───── EXCERPT PROVIDED
The Mi-T-M Corp., an industrial power equipment manufacturer, is savings tens of thousands of dollars annually thanks to one contractor’s industrial ventilation design. The system provides indoor air quality for quality assurance painting, welding and laser cutting production line processes, as well as employee air comfort.

The Peosta, IA-based company said it retrofitted a 420,000-sq-ft former warehouse with sophisticated HVAC controls. However, it wouldn’t have been possible without a design team consisting of Mi-T-M’s former director of operations Patrick Siegert; and Daniel Fens, design/build engineer at project mechanical contractor All Seasons Heating & Cooling in Dubuque, IA. The team also tapped factory engineers at fabric HVAC duct manufacturer DuctSox Corp.; and mechanical equipment manufacturer Titan Air, Inc.

An ordinary installation might have involved a conventional rooftop ventilation system and exhaust fans with spiral metal duct. However, All Seasons thought outside the box and took advantage of recent HVAC technology advancements.
──────────
## REQUIRED ACTION
According to the article on Mi-T-M's ventilation system, where is the project mechanical contractor All Seasons Heating & Cooling located?
───── DATA SECTION
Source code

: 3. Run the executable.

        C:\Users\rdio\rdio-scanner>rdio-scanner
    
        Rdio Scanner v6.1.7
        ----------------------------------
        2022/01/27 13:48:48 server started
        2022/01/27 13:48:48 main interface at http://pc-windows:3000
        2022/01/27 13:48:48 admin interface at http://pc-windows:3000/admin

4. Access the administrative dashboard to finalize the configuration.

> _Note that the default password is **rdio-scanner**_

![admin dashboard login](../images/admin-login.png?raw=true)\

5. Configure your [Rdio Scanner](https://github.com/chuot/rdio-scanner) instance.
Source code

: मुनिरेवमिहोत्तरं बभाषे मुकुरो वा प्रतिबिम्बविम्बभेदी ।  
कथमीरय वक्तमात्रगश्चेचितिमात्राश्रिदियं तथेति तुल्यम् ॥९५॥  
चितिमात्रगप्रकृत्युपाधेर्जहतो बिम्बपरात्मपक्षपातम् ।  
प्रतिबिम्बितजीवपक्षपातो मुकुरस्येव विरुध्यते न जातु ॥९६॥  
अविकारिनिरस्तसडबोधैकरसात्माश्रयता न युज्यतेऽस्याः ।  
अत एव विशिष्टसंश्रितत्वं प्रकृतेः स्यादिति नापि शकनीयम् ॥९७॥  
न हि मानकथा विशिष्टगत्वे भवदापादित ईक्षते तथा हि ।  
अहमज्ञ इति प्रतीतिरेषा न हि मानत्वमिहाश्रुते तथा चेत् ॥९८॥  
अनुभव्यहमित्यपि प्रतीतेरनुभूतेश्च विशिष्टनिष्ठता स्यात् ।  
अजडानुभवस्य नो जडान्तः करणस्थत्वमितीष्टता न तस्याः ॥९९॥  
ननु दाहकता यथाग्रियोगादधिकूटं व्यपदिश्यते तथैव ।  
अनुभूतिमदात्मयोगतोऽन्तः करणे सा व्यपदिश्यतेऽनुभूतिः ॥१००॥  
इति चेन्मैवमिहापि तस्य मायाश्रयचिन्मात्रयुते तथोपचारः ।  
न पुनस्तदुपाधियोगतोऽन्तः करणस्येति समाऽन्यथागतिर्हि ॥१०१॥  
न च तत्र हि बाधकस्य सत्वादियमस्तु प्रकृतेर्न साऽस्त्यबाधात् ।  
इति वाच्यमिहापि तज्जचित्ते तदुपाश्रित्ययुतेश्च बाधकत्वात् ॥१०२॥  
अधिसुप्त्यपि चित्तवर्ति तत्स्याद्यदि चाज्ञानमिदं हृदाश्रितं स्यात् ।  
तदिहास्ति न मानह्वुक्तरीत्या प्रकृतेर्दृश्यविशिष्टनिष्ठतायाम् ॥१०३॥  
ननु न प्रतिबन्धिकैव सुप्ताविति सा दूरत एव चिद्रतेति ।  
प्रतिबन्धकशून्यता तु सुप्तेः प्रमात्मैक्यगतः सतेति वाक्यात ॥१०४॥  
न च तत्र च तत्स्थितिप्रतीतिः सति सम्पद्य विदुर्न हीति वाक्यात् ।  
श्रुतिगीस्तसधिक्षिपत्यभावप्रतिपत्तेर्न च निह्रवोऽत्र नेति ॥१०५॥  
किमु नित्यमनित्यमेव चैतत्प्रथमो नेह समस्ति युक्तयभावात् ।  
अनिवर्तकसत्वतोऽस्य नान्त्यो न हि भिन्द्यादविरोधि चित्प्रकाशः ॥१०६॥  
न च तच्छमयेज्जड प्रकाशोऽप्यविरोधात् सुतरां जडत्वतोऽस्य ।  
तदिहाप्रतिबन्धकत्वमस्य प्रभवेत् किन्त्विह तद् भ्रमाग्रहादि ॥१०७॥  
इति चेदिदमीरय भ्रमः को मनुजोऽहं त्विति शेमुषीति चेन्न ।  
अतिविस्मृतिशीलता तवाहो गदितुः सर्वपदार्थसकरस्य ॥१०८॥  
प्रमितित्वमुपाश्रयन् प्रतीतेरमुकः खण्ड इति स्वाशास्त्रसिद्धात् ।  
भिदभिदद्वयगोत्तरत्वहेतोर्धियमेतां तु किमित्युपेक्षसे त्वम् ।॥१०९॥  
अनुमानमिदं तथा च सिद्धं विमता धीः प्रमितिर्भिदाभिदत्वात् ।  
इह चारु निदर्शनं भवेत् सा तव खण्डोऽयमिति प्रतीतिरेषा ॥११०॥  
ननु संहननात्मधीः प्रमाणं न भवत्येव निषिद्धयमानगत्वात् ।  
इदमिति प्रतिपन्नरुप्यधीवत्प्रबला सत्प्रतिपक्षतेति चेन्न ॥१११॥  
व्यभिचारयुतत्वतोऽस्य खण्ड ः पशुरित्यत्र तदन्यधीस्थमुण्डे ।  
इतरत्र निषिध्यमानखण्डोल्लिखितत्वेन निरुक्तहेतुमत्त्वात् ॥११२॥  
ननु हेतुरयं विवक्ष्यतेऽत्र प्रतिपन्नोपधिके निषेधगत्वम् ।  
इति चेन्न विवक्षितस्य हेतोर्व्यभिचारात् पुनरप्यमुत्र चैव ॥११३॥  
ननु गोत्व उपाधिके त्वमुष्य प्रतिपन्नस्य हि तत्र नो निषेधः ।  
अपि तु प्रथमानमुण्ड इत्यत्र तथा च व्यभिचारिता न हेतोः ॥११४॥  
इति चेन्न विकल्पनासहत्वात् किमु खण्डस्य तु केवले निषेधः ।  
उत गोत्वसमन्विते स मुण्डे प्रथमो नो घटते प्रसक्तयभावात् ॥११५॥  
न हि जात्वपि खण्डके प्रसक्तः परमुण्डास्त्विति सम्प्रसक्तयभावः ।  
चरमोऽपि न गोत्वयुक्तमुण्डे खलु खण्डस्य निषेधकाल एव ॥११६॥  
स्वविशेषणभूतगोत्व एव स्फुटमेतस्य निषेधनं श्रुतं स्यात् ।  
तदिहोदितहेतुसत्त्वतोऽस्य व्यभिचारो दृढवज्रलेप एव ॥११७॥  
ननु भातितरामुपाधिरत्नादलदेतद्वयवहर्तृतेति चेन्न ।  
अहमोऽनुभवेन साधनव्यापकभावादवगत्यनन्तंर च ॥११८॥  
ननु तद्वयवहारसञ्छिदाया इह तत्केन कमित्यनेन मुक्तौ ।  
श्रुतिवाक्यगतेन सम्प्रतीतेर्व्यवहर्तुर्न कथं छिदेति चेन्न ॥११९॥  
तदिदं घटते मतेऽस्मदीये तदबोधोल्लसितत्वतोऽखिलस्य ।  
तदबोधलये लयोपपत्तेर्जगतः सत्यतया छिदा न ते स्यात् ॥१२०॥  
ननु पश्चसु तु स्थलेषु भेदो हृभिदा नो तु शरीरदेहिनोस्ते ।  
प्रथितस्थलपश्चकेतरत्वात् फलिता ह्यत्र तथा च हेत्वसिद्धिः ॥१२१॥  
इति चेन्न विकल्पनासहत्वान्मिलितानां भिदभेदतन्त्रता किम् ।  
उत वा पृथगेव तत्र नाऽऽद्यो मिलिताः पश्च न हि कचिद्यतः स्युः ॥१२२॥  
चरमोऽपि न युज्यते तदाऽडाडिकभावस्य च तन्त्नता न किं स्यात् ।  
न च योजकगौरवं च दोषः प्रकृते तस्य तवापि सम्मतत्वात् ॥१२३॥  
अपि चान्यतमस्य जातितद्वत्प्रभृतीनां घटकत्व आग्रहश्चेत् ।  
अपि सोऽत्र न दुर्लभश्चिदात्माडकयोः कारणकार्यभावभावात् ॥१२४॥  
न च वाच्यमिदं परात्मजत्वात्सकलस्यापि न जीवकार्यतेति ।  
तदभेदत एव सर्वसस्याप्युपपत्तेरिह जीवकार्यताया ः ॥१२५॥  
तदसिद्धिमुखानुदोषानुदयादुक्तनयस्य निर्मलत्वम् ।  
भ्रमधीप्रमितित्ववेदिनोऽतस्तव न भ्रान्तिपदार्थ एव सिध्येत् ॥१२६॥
──────────
## TASK RESULT
Dubuque, IA